Sanibel Catering Company receives conditional use permit approval
This article, published in the July 27 edition of the Island Reporter, states: “Sanibel Catering Company is defined as a separate commercial unit because it is under separate ownership.” This is legal terminology for the permit required by the city. “Separate ownership” does not mean the business has changed hands. The catering company is still owned by Bailey’s. The “separate business unit” designation has no impact on the ownership of the businesses.
The City of Sanibel Planning Commission approved a conditional use permit for Sanibel Catering Company, a business that has been operated through the Bailey’s General Store for many years.
City of Sanibel Planning Department Senior Planner Roy Gibson said although the 560 square foot space is located inside the deli portion of the Bailey’s General Store, Sanibel Catering Company is defined as a separate commercial unit because it is under separate ownership. He said the use involves food and beverage preparation and process, which also requires conditional use approval.

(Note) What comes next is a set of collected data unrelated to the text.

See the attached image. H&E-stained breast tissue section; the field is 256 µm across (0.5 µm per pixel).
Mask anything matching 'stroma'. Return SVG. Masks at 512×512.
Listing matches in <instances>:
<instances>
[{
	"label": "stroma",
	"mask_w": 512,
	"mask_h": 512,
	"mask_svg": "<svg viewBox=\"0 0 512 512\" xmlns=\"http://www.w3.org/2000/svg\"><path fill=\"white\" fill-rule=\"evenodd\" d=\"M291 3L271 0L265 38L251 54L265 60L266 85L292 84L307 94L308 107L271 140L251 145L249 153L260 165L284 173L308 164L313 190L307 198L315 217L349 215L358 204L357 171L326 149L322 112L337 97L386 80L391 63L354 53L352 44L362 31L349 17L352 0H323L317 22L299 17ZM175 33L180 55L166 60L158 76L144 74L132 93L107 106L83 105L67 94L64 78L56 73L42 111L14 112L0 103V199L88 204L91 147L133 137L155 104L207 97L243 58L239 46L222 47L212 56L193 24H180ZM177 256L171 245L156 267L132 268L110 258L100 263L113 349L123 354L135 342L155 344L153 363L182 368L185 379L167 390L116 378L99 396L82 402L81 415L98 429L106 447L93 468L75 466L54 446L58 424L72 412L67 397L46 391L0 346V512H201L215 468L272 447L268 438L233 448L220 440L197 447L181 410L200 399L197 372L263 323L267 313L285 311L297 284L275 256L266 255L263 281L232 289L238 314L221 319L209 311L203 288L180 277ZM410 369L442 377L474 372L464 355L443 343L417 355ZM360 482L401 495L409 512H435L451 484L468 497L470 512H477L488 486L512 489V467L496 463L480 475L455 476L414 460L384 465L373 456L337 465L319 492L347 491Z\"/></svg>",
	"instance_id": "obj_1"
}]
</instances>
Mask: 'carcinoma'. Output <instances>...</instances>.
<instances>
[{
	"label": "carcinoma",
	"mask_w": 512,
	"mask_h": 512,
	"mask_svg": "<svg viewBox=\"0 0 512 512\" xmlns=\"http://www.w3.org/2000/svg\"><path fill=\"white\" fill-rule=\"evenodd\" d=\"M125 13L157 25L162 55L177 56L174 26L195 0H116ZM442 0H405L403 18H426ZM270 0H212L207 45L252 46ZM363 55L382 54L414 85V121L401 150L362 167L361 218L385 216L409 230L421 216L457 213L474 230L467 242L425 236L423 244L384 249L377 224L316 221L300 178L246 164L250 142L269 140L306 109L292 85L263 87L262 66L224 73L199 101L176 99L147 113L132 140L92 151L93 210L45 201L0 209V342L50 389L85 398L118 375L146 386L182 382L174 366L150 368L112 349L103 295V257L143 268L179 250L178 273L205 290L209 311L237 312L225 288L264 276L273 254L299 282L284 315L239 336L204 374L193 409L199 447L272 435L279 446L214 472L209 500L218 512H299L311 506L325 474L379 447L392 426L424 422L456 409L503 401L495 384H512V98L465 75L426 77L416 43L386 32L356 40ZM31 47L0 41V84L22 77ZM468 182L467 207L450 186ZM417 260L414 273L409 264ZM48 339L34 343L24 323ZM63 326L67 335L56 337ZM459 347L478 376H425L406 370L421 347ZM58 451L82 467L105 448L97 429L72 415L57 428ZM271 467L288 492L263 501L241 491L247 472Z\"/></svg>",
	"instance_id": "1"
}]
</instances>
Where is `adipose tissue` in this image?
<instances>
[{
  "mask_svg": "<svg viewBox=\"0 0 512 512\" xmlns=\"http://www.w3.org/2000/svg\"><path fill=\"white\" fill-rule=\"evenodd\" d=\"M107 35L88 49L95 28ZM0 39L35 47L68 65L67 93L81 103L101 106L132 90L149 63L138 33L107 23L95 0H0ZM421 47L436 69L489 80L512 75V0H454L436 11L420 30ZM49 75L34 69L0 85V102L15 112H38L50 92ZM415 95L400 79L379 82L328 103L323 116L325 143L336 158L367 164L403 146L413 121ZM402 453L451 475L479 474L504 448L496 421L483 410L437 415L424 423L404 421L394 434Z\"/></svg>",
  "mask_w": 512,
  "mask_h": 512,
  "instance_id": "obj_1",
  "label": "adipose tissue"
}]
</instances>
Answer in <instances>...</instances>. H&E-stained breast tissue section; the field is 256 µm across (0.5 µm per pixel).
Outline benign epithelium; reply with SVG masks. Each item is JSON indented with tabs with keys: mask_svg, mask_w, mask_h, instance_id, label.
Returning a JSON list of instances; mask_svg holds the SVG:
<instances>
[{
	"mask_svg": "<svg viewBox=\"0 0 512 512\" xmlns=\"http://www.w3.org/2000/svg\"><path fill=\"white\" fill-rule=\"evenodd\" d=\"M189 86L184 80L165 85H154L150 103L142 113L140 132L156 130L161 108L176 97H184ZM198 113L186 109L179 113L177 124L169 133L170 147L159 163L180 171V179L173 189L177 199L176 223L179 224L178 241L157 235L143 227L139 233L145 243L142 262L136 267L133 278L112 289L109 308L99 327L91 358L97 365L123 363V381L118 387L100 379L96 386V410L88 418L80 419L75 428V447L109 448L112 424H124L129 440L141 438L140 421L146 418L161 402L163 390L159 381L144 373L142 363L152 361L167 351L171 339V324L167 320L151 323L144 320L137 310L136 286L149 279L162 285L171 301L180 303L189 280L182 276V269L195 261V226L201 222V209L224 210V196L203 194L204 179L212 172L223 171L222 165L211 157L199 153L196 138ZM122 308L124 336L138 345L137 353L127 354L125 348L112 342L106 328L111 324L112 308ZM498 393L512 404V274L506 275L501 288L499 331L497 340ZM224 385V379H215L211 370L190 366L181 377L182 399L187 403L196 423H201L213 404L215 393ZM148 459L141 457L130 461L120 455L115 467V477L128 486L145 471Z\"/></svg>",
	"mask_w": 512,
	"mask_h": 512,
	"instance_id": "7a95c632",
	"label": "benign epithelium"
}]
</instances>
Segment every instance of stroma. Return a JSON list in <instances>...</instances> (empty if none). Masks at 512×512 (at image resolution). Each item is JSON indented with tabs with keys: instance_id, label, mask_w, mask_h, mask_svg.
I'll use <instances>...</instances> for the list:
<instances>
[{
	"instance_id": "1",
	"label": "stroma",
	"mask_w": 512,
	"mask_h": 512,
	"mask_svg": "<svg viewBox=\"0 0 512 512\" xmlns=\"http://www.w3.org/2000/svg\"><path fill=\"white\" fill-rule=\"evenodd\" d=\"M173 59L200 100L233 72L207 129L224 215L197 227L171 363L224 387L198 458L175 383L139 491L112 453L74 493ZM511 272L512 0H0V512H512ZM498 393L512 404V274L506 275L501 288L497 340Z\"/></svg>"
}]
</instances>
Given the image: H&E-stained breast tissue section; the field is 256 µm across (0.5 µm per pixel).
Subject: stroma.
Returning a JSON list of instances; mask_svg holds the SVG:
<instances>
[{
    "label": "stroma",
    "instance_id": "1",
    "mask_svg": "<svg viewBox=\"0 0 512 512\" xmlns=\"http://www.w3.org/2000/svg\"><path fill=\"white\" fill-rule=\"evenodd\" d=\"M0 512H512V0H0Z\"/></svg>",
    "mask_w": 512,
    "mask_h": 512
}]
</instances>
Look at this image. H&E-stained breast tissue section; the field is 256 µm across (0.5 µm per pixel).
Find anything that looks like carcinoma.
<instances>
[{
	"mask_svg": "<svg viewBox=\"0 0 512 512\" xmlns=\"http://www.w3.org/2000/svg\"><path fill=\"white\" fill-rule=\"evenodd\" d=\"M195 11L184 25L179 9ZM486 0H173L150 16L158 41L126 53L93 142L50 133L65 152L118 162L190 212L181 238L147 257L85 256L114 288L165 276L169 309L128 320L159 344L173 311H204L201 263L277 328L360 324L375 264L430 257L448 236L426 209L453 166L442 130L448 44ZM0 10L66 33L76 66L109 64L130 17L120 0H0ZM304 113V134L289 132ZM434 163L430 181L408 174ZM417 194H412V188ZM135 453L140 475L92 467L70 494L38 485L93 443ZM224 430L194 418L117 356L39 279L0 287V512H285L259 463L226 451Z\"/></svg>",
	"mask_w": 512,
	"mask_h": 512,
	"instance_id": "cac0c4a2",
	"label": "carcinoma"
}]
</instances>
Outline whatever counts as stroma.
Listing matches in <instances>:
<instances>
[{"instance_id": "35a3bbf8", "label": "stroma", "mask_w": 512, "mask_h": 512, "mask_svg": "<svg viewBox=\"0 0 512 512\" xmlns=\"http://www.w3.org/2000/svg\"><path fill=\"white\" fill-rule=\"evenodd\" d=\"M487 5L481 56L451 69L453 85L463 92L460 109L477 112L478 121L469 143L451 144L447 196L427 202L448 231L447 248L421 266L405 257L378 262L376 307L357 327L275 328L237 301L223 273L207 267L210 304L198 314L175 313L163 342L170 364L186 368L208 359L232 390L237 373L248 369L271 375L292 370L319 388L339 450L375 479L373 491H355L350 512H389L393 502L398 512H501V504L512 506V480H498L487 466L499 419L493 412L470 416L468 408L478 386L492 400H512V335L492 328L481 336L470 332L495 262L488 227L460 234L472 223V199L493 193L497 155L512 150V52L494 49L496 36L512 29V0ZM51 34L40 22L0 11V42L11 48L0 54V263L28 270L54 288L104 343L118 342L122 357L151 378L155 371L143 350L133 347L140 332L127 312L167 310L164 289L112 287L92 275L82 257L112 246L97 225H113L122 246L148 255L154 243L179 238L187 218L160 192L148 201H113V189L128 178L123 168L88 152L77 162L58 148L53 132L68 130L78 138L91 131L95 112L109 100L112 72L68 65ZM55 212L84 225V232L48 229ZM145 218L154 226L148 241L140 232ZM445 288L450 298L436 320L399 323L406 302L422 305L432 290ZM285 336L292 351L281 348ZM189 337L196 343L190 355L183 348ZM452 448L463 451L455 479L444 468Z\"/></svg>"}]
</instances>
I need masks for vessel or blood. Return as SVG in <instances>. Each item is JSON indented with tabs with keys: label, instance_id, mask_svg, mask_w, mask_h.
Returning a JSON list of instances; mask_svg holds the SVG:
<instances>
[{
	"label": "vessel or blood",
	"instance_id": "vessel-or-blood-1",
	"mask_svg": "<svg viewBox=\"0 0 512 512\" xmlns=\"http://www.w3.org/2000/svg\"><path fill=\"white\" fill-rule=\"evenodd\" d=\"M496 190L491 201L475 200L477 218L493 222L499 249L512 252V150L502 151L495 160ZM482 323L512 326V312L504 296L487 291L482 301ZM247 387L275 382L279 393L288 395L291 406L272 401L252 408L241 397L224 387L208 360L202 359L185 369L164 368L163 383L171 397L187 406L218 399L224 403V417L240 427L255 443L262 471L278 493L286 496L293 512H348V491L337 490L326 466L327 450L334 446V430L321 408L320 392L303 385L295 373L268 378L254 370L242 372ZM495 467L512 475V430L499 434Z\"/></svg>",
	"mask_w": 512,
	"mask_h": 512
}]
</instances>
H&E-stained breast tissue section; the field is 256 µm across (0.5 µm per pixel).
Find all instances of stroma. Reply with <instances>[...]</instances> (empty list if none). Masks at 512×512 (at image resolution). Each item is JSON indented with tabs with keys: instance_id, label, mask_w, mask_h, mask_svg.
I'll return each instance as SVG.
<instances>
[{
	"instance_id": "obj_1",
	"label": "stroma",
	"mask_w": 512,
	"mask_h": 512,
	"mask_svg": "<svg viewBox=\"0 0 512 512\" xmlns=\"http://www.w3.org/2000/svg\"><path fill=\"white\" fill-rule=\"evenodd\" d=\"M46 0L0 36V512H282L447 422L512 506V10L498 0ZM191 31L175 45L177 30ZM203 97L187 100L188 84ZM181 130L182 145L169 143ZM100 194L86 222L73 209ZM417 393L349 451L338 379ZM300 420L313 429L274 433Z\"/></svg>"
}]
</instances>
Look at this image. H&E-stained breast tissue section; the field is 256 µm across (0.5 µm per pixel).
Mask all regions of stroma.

“We are supporting this application with subject to 10 conditions that are included in the staff report,” Gibson said.
He said the business owner applied for an application for a business tax receipt to obtain city approval for the Sanibel Catering Company and with that the applicant was put on notice.
“Before we can approve this as a separate business, the Sanibel Catering Company, they would have to seek approval and receive conditional use approval for that business entity,” Gibson said. “If they would have maintained the operation as they have been as part of the general store and deli operation than they would not have been required to obtain conditional use approval, or a separate tax receipt. That separate business what triggered the separate use approval.”
Richard Johnson, with Bailey’s General Store, said they have been catering through Bailey’s General Store’s kitchen for many years, long before he arrived 12 years ago.
“What transpired was as we saw the business environment, in regards to alcohol, change, we went forward to secure the necessary licensing permitting, so our catering events would be properly equipped, educated and licensed to serve mainly beer and wine at events that we do,” he said.
Johnson said Bailey’s General Store holds a license for the sale of packaged products of beer and wine.
“When we started that process, quite innocently, (we) went in and they said you can’t have that type of catering license and your beverage sales license at the same time with the same company,” he said. “The people of Tobacco, Alcohol and Firearms in Downtown Fort Myers were very helpful and we worked our way through that. They said it must be a separate company, so I weighed the decision there to make that call.”
Johnson said he decided to form a separate company with the same ownership and staff, with the only exception, a different name. He said he got the necessary insurance and license in place and is now inspected by the Department of Agriculture and DEPR.
“It was discovered that we didn’t have a business tax receipt,” Johnson said. “We filed for a BTR and that triggered that there is no conditional use. I said well this is an existing use that we have been doing for probably before the City of Sanibel was established and I thought everything was fine.”
He said with the 10 conditions listed it will cost him a significant amount of money, but that is what is required of the land development code and he does believe the land development code keeps Sanibel, Sanibel.
“I don’t think there is anything there that we can’t manage to get through,” Johnson said of the conditions. “The waste water requirement is one that I draw question to because I recognize that there will be some additional expense with regards to that and nothing has changed. We are doing the exact same thing we have always done.”
The conditional use states that “a wastewater service availability agreement shall be obtained, and any fee for additional sewer service capacity shall be paid.”
Commissioner Jason Maughan said as far as he can see there will be no change to the layout of the building or operations, which Gibson said was correct.
“I have to actually say I thought they already did this,” he said.
Chairman Phillip Marks said when he does site visits to restaurants, or to any food preparation area his real focus is on sanitation and the general cleanliness.
“I was extremely impressed. They have been doing this both as a deli and a catering business and it was spotless,” he said.
Commissioner Holly Smith asked Gibson if they are going to have to look at other businesses that may be doing offsite delivery and catering, or does it only applies to beer and wine service. She asked if this is going to tip the hat of other small businesses that are going to have to come forward and go through the same process.
“At this time we don’t know of any other uses, or any other businesses looking to do this type of business, or creating a separate business from the uses that they already have that are approved or lawfully existing,” Gibson said.
Johnson said the real trigger that activated the whole Pandora box was the alcohol permit and the requirement of the ATF that it be under a separate business.
“Believe it or not, but the catering company barely breaks even,” he said. “I use that as one of my ways to give back to the community. We do a lot of non for profit events and we do that at a very heavily discounted rate and sometimes pro bono.”